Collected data
..........
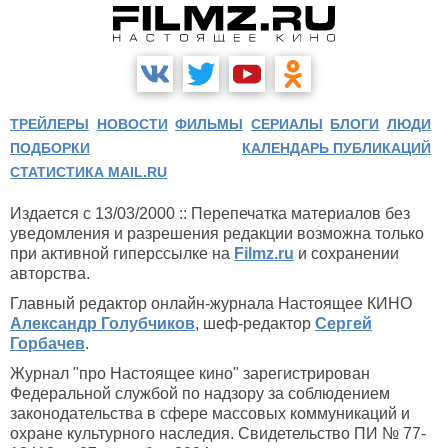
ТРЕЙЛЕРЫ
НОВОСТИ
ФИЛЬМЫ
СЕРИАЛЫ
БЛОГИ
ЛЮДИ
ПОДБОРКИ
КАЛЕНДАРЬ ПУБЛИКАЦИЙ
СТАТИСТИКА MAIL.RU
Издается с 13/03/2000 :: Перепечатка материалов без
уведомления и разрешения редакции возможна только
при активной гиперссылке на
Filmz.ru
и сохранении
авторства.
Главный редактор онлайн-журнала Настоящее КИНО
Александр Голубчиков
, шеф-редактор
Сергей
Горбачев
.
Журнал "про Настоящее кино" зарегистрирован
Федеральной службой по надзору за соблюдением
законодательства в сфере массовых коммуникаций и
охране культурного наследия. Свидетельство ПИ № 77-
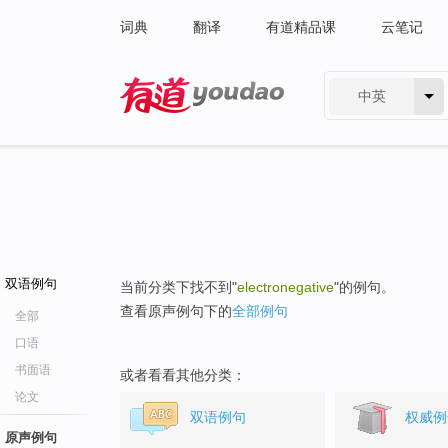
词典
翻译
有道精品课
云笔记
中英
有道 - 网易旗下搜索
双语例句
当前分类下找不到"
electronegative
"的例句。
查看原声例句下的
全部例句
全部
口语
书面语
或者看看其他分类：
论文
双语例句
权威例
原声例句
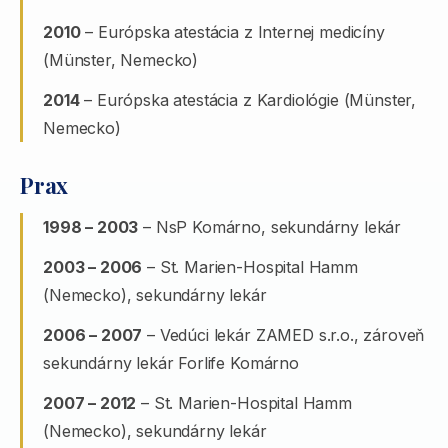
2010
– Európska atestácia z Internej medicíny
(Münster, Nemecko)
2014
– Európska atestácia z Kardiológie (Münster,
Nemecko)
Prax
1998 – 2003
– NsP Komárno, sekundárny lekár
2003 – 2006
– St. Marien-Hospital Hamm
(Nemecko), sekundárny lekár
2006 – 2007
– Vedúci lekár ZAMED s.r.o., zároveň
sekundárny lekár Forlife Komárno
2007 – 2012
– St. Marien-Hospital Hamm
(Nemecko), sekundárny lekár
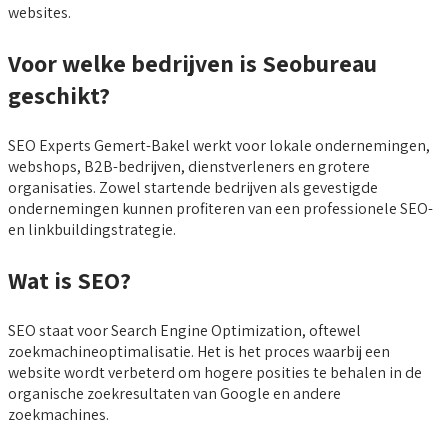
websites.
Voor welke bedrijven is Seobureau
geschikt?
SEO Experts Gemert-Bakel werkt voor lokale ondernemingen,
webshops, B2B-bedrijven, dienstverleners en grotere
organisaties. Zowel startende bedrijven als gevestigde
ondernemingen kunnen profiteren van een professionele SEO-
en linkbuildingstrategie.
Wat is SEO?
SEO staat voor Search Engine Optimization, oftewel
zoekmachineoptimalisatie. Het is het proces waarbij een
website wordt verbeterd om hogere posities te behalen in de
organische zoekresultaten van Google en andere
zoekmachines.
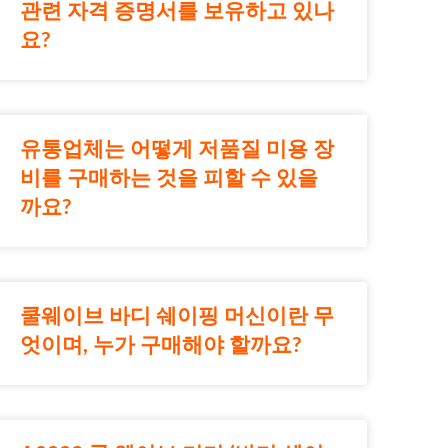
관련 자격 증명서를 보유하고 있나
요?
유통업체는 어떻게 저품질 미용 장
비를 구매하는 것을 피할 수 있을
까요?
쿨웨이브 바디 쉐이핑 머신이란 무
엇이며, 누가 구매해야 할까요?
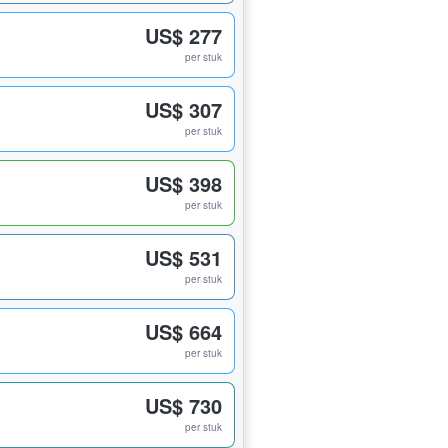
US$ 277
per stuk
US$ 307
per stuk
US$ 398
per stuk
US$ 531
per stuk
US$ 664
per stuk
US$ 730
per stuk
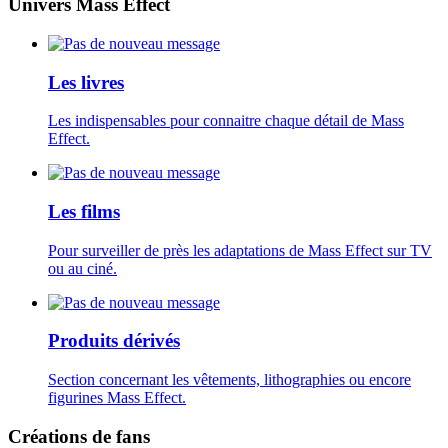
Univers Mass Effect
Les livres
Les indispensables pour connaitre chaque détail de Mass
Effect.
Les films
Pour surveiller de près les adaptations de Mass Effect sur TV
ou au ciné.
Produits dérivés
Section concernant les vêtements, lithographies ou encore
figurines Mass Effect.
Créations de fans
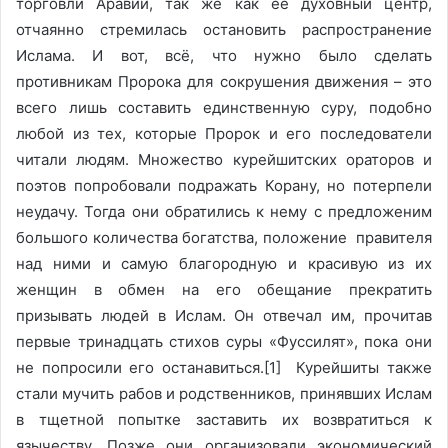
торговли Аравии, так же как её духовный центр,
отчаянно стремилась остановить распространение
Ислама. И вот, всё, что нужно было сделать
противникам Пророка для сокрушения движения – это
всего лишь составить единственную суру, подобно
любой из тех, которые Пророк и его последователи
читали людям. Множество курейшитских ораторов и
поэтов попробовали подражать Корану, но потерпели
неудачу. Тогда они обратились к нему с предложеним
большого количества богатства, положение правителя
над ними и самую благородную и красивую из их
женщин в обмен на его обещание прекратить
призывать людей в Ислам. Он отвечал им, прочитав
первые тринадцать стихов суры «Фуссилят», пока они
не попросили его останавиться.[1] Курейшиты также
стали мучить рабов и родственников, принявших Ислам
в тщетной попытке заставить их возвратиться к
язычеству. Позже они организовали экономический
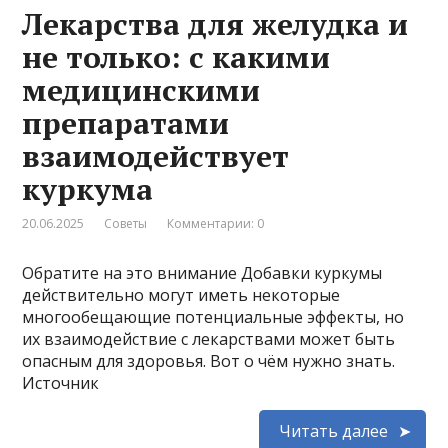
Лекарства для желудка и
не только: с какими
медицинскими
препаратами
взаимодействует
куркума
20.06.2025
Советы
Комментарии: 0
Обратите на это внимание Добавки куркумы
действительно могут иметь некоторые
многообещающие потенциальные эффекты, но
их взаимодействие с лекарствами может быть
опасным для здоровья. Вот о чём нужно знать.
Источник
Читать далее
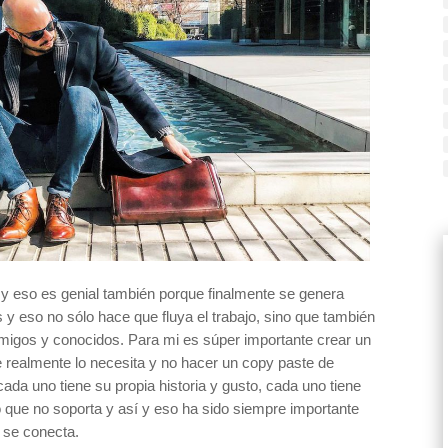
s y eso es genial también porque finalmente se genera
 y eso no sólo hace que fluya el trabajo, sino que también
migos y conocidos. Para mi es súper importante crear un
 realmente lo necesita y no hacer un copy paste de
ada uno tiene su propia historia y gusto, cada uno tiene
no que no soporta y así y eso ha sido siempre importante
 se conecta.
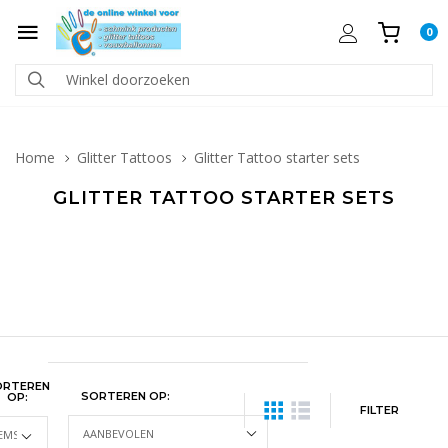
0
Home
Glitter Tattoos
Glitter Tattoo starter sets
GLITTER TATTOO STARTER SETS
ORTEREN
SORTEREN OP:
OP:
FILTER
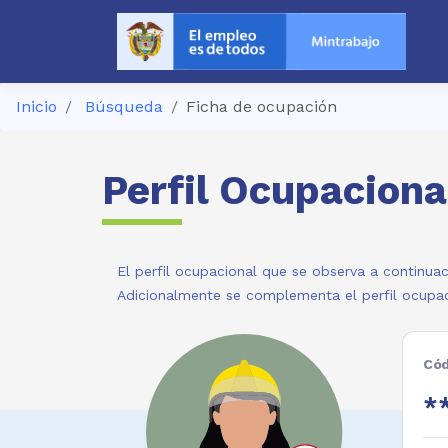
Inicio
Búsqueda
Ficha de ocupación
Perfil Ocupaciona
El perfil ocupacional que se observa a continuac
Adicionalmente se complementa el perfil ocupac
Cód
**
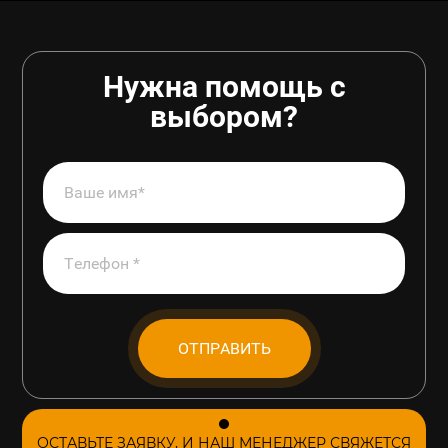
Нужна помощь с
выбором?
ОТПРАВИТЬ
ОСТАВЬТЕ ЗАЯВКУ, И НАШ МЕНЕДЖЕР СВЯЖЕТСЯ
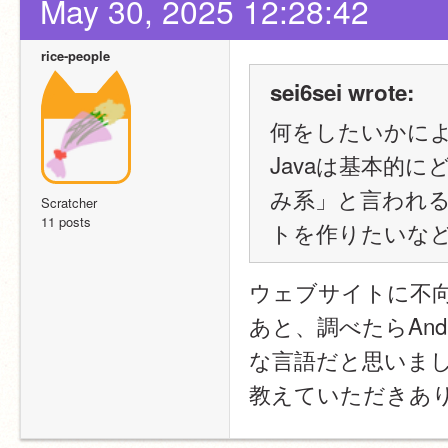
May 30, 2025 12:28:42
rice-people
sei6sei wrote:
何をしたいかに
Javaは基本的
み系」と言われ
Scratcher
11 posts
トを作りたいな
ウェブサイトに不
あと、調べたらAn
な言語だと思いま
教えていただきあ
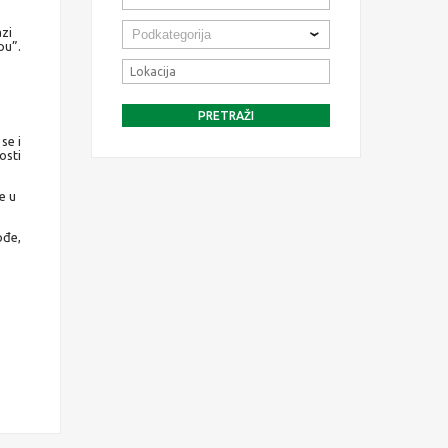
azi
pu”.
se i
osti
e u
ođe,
..........
— INSTRUCTIONS TO FOLLOW —
Select every line in the records that contains the word "lekár", treating uppercase and lowercase letters as distinct.

— ANSWER BOX —
– NsP Komárno, sekundárny lekár
(Nemecko), sekundárny lekár
– Vedúci lekár ZAMED s.r.o., zároveň
sekundárny lekár Forlife Komárno
(Nemecko), sekundárny lekár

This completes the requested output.